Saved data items
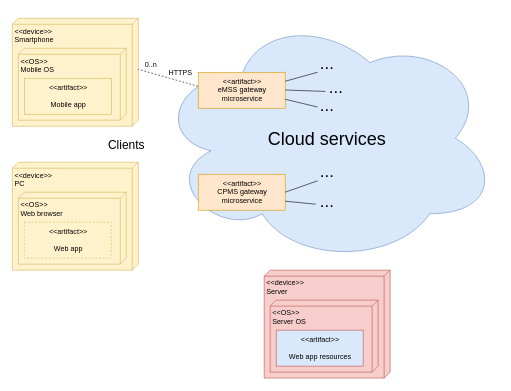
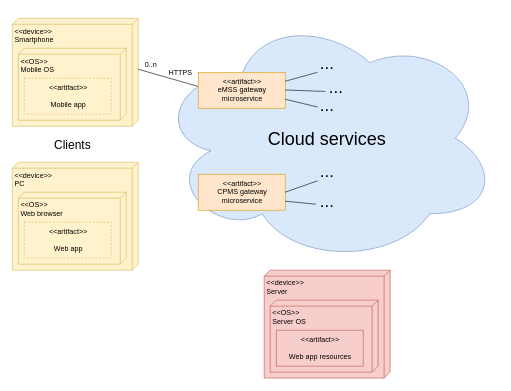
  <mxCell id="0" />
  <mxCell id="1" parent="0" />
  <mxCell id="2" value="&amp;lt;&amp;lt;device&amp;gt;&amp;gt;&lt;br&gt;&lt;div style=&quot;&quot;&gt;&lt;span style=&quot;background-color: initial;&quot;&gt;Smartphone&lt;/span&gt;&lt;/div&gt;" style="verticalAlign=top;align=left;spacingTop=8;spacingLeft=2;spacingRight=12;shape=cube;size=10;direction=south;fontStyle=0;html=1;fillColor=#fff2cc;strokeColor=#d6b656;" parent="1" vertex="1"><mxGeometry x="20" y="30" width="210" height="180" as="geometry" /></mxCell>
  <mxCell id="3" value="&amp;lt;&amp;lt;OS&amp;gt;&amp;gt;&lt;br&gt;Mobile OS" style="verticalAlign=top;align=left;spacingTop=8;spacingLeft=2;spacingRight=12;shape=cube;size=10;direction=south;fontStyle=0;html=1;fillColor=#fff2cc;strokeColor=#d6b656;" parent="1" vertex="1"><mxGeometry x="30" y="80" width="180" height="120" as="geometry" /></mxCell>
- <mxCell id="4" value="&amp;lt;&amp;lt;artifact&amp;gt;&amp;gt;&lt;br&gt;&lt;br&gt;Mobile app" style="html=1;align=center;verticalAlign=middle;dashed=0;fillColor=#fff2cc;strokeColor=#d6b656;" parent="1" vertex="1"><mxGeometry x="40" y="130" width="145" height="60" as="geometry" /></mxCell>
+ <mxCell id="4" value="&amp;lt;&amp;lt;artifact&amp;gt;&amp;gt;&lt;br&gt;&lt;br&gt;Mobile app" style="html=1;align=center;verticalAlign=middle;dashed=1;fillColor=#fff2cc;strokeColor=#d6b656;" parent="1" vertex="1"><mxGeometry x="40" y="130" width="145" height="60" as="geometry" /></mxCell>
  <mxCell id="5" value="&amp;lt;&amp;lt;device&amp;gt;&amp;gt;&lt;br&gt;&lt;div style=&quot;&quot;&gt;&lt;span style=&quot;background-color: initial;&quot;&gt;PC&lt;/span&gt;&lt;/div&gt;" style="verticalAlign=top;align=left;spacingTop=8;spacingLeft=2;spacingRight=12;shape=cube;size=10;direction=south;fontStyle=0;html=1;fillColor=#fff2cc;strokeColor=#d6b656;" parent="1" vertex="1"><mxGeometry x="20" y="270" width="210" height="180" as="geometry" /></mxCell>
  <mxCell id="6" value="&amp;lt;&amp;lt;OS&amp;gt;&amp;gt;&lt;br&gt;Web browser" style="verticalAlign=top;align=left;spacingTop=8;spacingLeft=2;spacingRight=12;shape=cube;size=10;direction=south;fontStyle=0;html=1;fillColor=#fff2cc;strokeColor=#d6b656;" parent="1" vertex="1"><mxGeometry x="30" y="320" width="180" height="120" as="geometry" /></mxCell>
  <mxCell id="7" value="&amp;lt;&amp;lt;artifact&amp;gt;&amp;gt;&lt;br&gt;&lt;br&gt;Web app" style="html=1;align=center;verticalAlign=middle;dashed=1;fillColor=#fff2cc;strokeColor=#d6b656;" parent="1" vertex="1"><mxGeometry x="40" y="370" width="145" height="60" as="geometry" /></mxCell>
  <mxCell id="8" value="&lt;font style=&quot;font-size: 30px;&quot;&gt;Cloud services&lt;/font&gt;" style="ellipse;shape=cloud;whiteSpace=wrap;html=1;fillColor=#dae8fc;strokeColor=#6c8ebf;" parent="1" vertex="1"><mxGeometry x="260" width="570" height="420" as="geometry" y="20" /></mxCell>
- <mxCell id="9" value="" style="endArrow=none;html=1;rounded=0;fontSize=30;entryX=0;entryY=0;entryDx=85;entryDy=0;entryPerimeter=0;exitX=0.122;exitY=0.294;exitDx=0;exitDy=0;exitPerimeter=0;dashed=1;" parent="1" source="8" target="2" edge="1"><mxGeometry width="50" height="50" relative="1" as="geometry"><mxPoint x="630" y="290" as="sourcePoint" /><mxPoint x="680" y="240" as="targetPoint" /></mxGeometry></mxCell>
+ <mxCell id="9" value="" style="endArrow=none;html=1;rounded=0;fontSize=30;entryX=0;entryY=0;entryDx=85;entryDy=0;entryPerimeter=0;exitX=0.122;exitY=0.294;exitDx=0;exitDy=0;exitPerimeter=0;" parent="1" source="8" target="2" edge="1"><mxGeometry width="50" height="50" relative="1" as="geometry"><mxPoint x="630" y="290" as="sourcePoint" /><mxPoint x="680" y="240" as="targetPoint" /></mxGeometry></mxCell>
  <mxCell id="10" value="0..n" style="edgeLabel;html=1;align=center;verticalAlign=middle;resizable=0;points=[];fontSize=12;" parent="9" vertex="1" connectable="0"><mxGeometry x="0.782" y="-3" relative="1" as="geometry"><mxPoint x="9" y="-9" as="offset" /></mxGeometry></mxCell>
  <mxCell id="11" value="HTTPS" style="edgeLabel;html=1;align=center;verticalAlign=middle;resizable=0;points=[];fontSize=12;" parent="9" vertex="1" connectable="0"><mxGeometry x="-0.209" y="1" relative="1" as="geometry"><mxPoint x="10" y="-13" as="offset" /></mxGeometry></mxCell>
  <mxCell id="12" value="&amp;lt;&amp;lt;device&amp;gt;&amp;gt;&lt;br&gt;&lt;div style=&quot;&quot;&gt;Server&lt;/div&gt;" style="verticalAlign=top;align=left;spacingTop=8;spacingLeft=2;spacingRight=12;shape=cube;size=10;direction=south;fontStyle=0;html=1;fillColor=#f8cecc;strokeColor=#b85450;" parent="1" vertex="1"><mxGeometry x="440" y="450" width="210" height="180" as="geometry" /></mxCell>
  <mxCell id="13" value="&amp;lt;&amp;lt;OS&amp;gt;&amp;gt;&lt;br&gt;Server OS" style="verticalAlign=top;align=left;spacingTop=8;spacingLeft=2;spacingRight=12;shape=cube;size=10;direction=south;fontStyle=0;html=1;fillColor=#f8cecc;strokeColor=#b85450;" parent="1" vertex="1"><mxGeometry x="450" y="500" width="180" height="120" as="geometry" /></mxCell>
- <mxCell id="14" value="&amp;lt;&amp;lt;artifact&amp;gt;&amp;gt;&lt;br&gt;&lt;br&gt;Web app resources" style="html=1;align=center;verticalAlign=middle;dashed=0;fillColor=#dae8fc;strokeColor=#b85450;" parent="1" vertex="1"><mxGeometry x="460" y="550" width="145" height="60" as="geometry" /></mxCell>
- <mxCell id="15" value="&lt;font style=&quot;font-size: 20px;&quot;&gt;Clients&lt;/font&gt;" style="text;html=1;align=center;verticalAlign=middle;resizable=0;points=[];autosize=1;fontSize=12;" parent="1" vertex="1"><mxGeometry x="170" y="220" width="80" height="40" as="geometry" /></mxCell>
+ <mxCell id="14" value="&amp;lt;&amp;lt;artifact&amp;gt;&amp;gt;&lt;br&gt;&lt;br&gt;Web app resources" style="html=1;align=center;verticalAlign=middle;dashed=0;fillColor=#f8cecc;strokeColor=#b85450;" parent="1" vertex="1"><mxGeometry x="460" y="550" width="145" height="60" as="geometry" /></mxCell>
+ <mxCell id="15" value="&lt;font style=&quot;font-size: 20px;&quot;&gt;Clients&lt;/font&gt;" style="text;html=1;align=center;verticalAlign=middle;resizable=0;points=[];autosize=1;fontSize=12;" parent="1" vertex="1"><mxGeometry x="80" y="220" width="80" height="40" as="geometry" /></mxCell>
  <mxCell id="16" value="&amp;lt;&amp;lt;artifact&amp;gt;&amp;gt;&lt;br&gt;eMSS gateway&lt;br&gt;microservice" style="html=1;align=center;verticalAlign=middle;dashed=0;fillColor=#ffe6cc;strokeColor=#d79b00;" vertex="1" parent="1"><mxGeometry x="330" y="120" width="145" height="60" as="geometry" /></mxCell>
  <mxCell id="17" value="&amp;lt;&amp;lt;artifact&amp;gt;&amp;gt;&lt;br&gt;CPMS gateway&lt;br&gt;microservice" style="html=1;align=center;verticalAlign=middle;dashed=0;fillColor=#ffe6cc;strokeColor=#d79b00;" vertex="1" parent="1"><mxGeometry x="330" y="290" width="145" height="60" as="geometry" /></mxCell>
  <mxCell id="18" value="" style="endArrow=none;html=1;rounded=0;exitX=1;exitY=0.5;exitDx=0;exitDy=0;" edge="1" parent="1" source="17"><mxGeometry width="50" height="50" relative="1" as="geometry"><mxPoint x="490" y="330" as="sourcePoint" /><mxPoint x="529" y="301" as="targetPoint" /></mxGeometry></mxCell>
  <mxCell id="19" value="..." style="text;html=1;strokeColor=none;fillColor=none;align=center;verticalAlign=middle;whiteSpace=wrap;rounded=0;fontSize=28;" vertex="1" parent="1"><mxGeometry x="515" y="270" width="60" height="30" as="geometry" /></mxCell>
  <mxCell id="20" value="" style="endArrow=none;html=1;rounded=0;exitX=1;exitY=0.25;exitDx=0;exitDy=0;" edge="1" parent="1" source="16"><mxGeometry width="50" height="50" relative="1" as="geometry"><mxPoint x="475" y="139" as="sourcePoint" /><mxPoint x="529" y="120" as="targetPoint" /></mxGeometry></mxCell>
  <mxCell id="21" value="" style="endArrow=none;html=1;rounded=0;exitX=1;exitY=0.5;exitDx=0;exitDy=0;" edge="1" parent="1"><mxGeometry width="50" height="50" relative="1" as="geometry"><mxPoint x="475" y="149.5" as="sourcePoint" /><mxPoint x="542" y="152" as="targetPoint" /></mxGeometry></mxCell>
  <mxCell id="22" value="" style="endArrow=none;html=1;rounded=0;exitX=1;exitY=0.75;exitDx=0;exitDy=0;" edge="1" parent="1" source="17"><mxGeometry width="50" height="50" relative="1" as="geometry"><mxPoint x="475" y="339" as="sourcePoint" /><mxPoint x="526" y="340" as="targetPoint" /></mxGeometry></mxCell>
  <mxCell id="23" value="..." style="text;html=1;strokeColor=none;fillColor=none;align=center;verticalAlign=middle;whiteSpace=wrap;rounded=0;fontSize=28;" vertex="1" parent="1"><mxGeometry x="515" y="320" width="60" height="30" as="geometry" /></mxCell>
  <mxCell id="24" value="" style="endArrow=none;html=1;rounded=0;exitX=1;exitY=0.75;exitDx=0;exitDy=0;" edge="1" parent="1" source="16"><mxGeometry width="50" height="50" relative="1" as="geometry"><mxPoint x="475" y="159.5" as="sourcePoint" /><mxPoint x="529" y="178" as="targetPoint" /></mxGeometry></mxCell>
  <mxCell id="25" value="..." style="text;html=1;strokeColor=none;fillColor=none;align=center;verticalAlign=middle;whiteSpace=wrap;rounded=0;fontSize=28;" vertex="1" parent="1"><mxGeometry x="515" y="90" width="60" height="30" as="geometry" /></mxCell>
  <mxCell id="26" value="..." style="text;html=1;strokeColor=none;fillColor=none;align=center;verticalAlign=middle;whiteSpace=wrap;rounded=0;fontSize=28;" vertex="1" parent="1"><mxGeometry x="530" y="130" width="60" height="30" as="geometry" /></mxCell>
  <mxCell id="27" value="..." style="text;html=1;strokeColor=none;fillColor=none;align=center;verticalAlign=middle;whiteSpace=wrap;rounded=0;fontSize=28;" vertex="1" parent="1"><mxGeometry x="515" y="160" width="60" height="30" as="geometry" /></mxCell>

→ What you should do
Which lines in the items above contain the string "ellipse"? Return each of those lines in full, treating uppercase and lowercase as different.

→ Answer below
  <mxCell id="8" value="&lt;font style=&quot;font-size: 30px;&quot;&gt;Cloud services&lt;/font&gt;" style="ellipse;shape=cloud;whiteSpace=wrap;html=1;fillColor=#dae8fc;strokeColor=#6c8ebf;" parent="1" vertex="1"><mxGeometry x="260" width="570" height="420" as="geometry" y="20" /></mxCell>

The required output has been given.